There were no decision- makers saying that many local small businesses may never reopen again. Or that over a third of workers would be unemployed. One comment suggested that if “only” 40 percent of business failed, that would be an acceptable outcome. A loss easy to bear, when it’s not yours to bear.
Closing businesses is apparently only about foregoing a beer with friends. How could anyone object to shutting down the economy?
Alongside not spending an evening at the pub, decision-makers might have mentioned the young single mother who is a server at that pub, dependent upon tips at the pub to pay rent and to feed and clothe her children. They could have mentioned her, but they never have.

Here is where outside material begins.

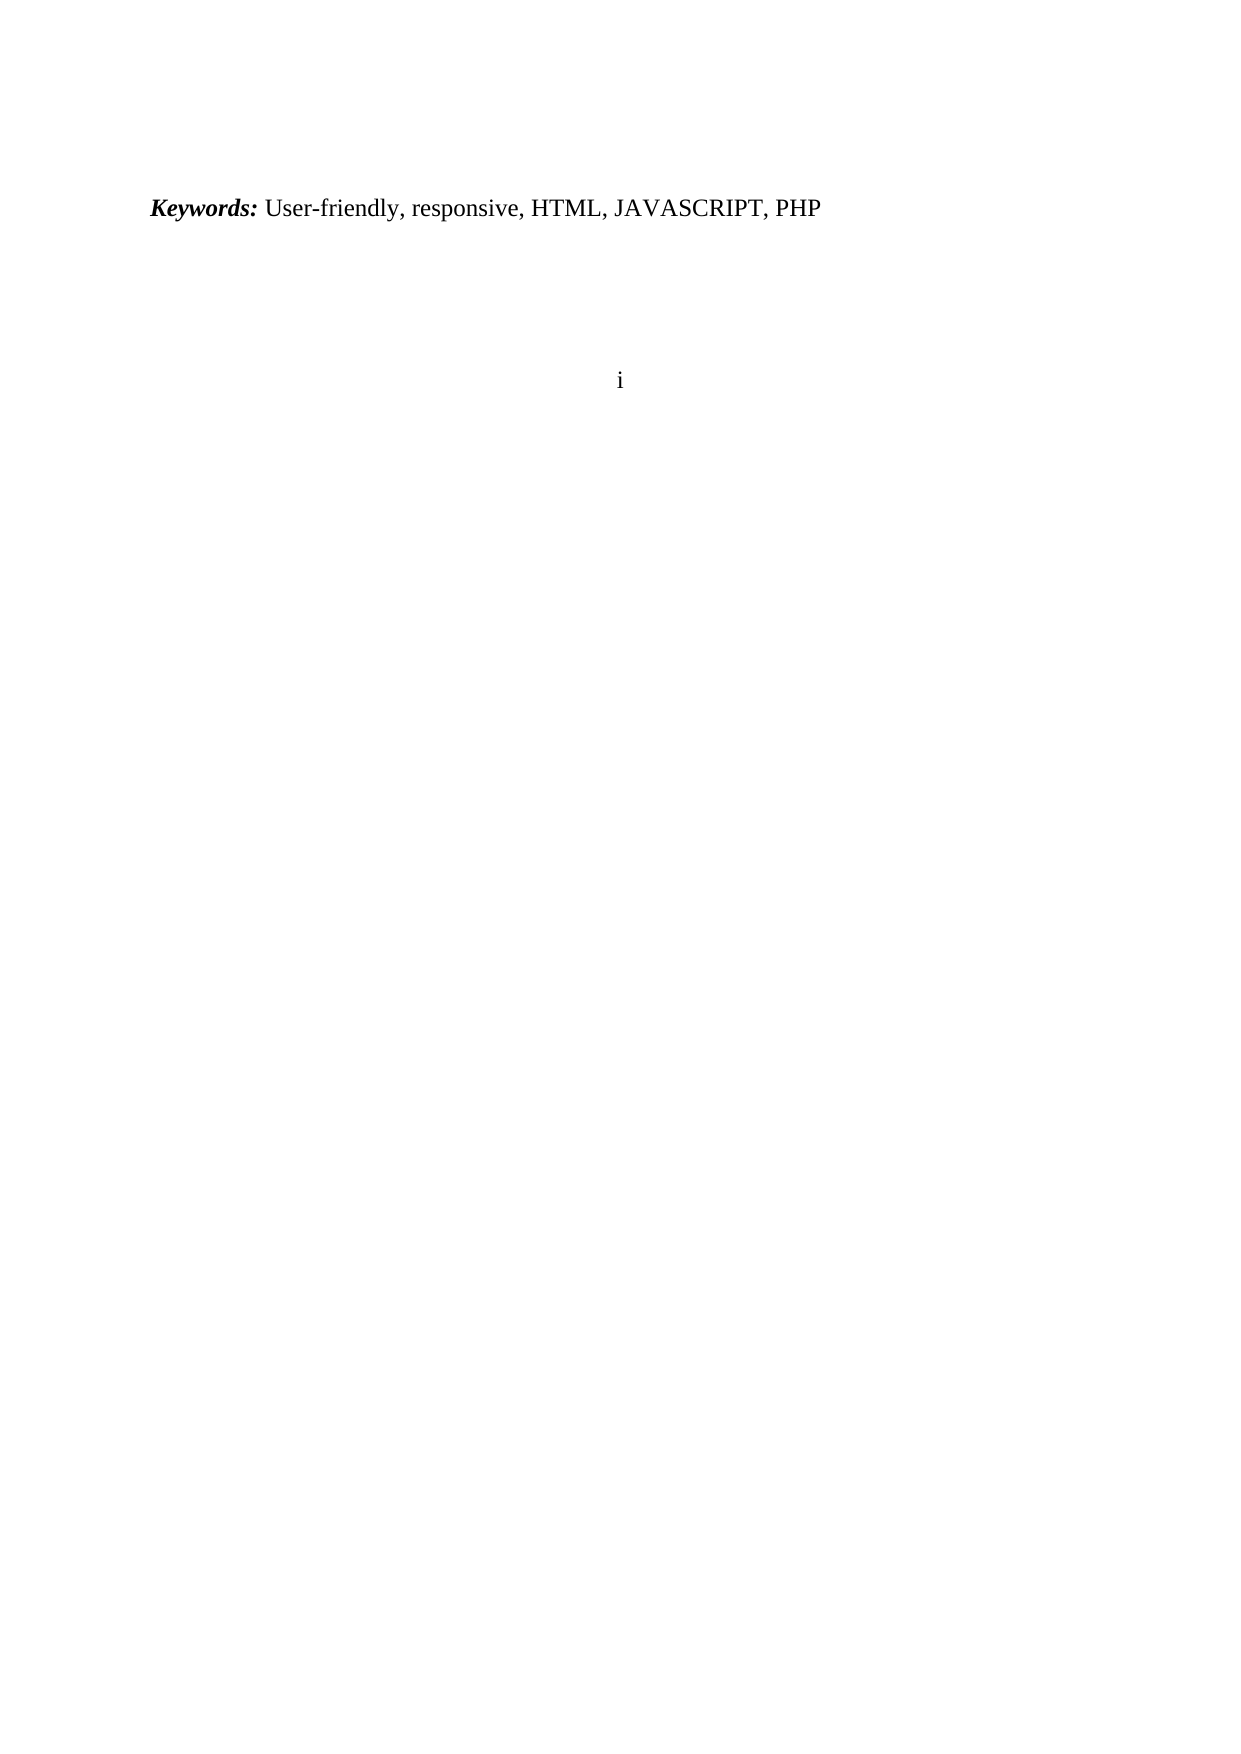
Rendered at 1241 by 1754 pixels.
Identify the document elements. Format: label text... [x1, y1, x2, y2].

I heard one astonished man upon hearing the decrees declare, “Don’t they know that losing a month’s salary for some of these people will take years to make up?”
No they don’t. Either they don’t or they don’t care. They would mention it, if they thought it important.
Among the other data they might have compiled and spoke about, as part of the public pronouncements, was the mention that maybe a fourth of businesses will fail within the next couple of years as a consequence of the closures. They might have compared the number of virus deaths with the deaths that would surely result from economic declines, including the increase in suicides. They might have foreseen the potential of food shortages, had they understood that “economics” is all about life and survival. If only they knew that milk doesn’t just materialize on grocery store shelves.
But since they never had to know, and those more knowledgeable always took care of economic realities, the consequence of closing businesses seems a minor thing. It certainly doesn’t compare to the threat of disease, a disease from which 99 percent survive. In that ignorance, there seems no reason to weigh pros and cons.
Maybe one benefit of this economic destruction – of which most of the consequences are yet to befall us — will be a better understanding, that the economy is not some esoteric academic indulgence for an elite few, but that it is everyday common people living life and without which there is no life.